- [LISTED ENTRIES]:
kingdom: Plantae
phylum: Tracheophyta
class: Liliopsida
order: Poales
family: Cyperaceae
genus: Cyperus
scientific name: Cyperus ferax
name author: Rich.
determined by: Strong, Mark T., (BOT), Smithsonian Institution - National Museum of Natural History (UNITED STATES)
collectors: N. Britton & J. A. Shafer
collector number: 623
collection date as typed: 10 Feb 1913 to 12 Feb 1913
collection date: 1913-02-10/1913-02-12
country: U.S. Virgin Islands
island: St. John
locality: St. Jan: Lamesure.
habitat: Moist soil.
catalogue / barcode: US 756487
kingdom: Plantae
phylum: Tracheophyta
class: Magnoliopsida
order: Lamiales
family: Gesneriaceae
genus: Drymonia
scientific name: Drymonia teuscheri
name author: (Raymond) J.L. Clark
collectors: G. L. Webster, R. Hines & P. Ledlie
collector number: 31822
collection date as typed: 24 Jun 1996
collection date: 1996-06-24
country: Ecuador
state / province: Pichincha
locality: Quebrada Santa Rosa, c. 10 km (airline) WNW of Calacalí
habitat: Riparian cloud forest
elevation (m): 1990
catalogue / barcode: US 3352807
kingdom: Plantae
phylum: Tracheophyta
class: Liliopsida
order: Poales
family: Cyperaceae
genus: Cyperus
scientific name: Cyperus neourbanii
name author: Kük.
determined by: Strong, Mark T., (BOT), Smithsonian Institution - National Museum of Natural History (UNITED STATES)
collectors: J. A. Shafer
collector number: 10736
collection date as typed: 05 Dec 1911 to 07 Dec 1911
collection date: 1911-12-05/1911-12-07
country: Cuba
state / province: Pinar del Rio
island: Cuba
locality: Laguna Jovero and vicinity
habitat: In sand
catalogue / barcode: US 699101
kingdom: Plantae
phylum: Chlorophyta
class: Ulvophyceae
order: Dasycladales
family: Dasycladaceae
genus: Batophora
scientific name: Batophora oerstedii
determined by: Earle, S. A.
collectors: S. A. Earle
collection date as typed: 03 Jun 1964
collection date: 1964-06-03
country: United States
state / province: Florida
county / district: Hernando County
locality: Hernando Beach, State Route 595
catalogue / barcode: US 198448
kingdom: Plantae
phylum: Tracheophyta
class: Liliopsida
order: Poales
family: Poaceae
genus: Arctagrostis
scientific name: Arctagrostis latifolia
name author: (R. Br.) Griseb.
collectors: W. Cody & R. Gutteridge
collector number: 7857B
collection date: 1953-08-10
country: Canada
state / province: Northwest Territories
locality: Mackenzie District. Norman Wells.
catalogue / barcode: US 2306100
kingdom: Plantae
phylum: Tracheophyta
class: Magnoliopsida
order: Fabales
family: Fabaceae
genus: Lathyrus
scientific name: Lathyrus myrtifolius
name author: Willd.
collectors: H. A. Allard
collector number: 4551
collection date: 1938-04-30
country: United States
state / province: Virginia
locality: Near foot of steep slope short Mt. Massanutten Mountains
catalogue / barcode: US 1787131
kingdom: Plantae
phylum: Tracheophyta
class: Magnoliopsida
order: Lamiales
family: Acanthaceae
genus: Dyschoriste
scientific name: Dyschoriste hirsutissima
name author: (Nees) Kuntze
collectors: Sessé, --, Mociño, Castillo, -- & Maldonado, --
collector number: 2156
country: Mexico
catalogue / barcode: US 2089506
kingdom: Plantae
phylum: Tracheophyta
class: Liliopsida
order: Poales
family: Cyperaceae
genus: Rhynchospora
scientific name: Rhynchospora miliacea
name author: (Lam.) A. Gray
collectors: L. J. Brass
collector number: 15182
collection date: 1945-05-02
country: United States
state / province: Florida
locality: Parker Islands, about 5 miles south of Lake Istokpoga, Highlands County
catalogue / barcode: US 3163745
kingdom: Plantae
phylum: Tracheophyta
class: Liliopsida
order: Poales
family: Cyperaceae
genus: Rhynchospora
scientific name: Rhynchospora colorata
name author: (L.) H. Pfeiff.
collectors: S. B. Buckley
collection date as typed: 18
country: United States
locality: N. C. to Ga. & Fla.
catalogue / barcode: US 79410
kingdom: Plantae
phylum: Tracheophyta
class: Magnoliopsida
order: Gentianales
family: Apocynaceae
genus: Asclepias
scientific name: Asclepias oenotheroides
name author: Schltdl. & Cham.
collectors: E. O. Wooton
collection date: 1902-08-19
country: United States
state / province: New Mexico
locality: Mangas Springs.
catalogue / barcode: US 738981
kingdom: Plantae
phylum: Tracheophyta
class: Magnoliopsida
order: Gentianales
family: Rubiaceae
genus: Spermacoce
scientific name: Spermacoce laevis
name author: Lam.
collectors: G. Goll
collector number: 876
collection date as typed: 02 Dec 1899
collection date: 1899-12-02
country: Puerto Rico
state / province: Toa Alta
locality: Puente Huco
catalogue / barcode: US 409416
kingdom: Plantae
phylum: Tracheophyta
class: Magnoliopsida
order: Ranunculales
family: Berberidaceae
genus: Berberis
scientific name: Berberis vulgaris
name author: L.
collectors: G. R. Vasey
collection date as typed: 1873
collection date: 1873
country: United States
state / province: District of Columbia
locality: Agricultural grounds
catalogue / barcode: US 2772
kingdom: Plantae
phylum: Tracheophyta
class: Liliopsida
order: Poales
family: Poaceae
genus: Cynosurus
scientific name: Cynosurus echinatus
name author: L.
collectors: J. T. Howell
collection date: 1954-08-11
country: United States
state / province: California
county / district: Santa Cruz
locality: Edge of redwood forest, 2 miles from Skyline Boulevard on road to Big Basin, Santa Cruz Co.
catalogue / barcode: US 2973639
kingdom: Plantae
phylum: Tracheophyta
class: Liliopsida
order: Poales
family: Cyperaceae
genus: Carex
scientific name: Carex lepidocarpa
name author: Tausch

- [DO THIS]:
Copy the records word for word, from the very first line through the line containing "collectors: N. Britton & J. A. Shafer".

- [EXERCISE ANSWER]:
kingdom: Plantae
phylum: Tracheophyta
class: Liliopsida
order: Poales
family: Cyperaceae
genus: Cyperus
scientific name: Cyperus ferax
name author: Rich.
determined by: Strong, Mark T., (BOT), Smithsonian Institution - National Museum of Natural History (UNITED STATES)
collectors: N. Britton & J. A. Shafer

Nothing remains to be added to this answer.